| Records for the task |
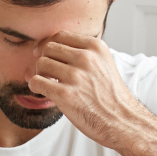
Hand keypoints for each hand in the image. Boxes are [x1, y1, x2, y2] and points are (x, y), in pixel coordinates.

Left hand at [27, 31, 153, 148]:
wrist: (122, 120)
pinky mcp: (65, 94)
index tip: (45, 54)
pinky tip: (44, 91)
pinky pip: (36, 82)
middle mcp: (86, 58)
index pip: (60, 35)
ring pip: (40, 63)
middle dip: (44, 59)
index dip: (49, 45)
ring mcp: (75, 76)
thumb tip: (44, 48)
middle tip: (47, 73)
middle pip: (48, 48)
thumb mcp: (103, 63)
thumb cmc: (110, 95)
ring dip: (39, 74)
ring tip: (49, 83)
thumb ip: (81, 53)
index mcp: (95, 47)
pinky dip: (35, 86)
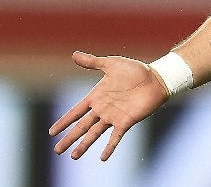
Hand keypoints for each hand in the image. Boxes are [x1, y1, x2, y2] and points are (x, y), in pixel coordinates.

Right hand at [49, 51, 170, 160]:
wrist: (157, 77)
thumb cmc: (136, 70)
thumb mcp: (111, 64)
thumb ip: (93, 62)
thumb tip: (74, 54)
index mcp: (97, 96)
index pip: (76, 112)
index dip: (64, 121)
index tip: (52, 132)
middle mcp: (103, 109)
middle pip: (82, 126)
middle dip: (69, 138)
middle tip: (57, 151)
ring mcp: (114, 116)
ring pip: (94, 134)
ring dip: (84, 145)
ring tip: (73, 156)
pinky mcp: (126, 121)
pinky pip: (116, 137)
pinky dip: (109, 147)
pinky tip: (102, 158)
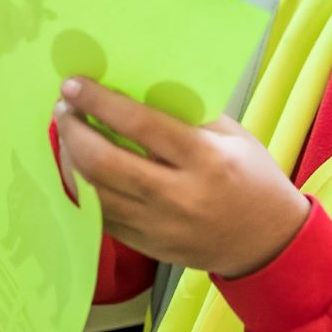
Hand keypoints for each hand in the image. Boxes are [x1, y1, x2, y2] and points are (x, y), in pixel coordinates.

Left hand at [55, 77, 309, 278]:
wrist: (268, 243)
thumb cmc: (252, 179)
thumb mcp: (233, 136)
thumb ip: (188, 114)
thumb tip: (136, 87)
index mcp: (205, 159)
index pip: (140, 125)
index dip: (100, 102)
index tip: (73, 85)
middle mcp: (178, 196)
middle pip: (104, 164)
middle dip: (73, 132)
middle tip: (64, 110)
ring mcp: (159, 227)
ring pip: (94, 194)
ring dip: (71, 161)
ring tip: (67, 136)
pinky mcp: (148, 246)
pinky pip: (101, 218)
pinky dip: (84, 190)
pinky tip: (80, 169)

| Task to carry out |
Repeat the listing above up to and including the line with "ring dip: (39, 74)", starting from its first line. Drop any pictures.

| Task result |
Hand keypoints for each hand in the image. Boxes are [x1, y1, x2, y2] and points are (x, y), in pixel coordinates.

Left hand at [27, 31, 153, 148]:
wrist: (122, 120)
pinky mcp: (65, 94)
index tip: (45, 54)
pinky tip: (44, 91)
pinky pip: (36, 82)
middle mcp: (86, 58)
index pip: (60, 35)
ring pip: (40, 63)
middle dip: (44, 59)
index dip: (49, 45)
ring mcp: (75, 76)
thumb tip: (44, 48)
middle tip: (47, 73)
middle pip: (48, 48)
thumb mcp: (103, 63)
thumb cmc: (110, 95)
ring dip: (39, 74)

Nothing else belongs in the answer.